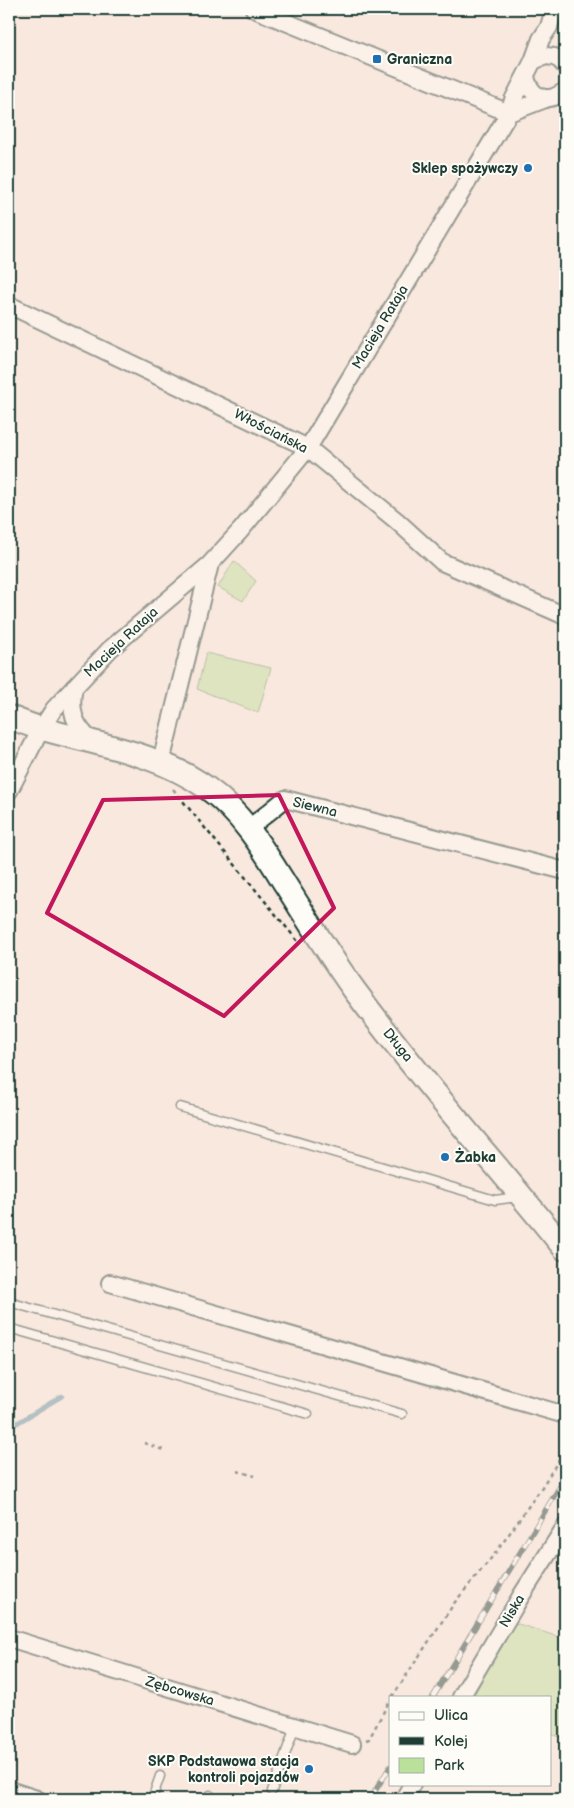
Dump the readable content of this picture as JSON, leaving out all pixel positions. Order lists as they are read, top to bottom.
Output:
{
  "streets": {
    "street": [
      "Macieja Rataja",
      "Włościańska",
      "Siewna",
      "Długa",
      "Niska",
      "Zębcowska"
    ]
  },
  "crossings": [
    ["Macieja Rataja", "Włościańska"],
    ["Siewna", "Długa"]
  ],
  "places": {
    "transit": ["Graniczna"],
    "other": ["Sklep spożywczy", "Żabka", "SKP Podstawowa stacja kontroli pojazdów"]
  },
  "legend": ["Ulica", "Kolej", "Park"]
}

The task:
An exact copy of the entries above is required; pictures are not part of it.

Exercise solution:
Dump the readable content of this picture as JSON, leaving out all pixel positions. Order lists as they are read, top to bottom.
Output:
{
  "streets": {
    "street": [
      "Macieja Rataja",
      "Włościańska",
      "Siewna",
      "Długa",
      "Niska",
      "Zębcowska"
    ]
  },
  "crossings": [
    ["Macieja Rataja", "Włościańska"],
    ["Siewna", "Długa"]
  ],
  "places": {
    "transit": ["Graniczna"],
    "other": ["Sklep spożywczy", "Żabka", "SKP Podstawowa stacja kontroli pojazdów"]
  },
  "legend": ["Ulica", "Kolej", "Park"]
}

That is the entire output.